Alleen al het woord “lui”, doet ons griezelen. “Luieren”, kan dan nog net. Luieren klinkt voor een kort moment, dat mag dan eventjes. Maar dan nog het liefst met een boek in de hand, zodat het lijkt dat je toch iets doet! Een enkeling durft te zeggen dat de vakantie gebruikt is om lui te zijn. De boeken zijn niet gelezen, de geplande fietstochten zijn niet gefietst en de kilometers wandelen zijn niet gemaakt. Men was gewoon lui! Durf jij dat hardop te zeggen? Of houd je liever een boek in je handen, ook al blijf je constant op bladzijde 43? Lui zijn is privé, dat doe je het liefst in je eentje. Want wat zou men wel niet denken?!

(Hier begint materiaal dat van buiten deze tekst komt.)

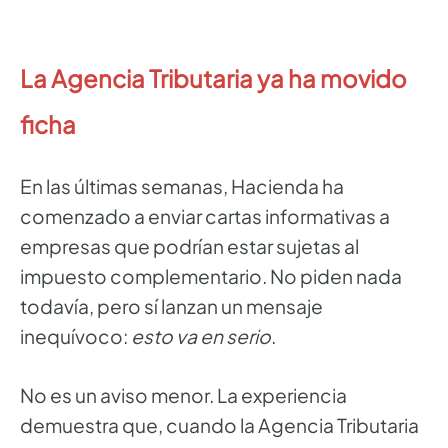
La Agencia Tributaria ya ha movido
ficha
En las últimas semanas, Hacienda ha
comenzado a enviar cartas informativas a
empresas que podrían estar sujetas al
impuesto complementario. No piden nada
todavía, pero sí lanzan un mensaje
inequívoco:
esto va en serio
.
No es un aviso menor. La experiencia
demuestra que, cuando la Agencia Tributaria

Lekker zo’n volksding, vooral tijdens de vakantie. Benieuwd hoeveel mensen tegen collega’s durven zeggen dat ze nooit verder dan bladzijde 43 zijn gekomen? Drie weken lang.



maandag 1 augustus 2016

Eens per jaar.

  
Het overkomt me elk jaar wel een keer. Ik word door een campinggast staande gehouden. En op een toon die alleen voor samenzweerders is, komt de vraag er met wat schroom, bijna fluisterend uit. “Klopt het wel, ik zie geen leven in de caravan naast ons?”. En op de één of andere manier versterken onze thrillerachtige gedachten elkaar. Zonder dat we het uitspreken, weten we dat ons denken hetzelfde is. “Geen leven in de caravan”, betekent dat er iets ergs gebeurd moet zijn. Messteken zijn het meest simpele. Vergiftiging door iets als rattenvergif is altijd mogelijk. Dood door uitputting lijkt overdreven, en tijdens de daad, ja die daad, daar willen we niet aan denken. Diefstal van luttele euro’s met een fatale afloop lijkt wat ver gezocht. Door zuurstofgebrek zou nog kunnen of overmatig drankgebruik in combinatie met medicijnen. Maar voordat de doodsoorzaak is vastgesteld moet de caravandeur open. Gordijntjes zijn al een paar dagen dicht, de fietsen keurig opgesteld in de voortent, het tafeltje en de stoeltjes netjes opgeklapt. Een gebruikte barbecue en een fleurige parasol wijzen op het plezier dat er wel geweest moet zijn. Hooggespannen is de verwachting van wat de statische stilte verbergt.

Dan stop ik de onuitgesproken verhaallijn en vertel dat de man en vrouw een paar dagen naar huis zijn om de plantjes water te geven, de post te checken en het gras te maaien.


Eens per jaar krijgen psychologen hun gelijk; in een ieder van ons zit een donkere kant.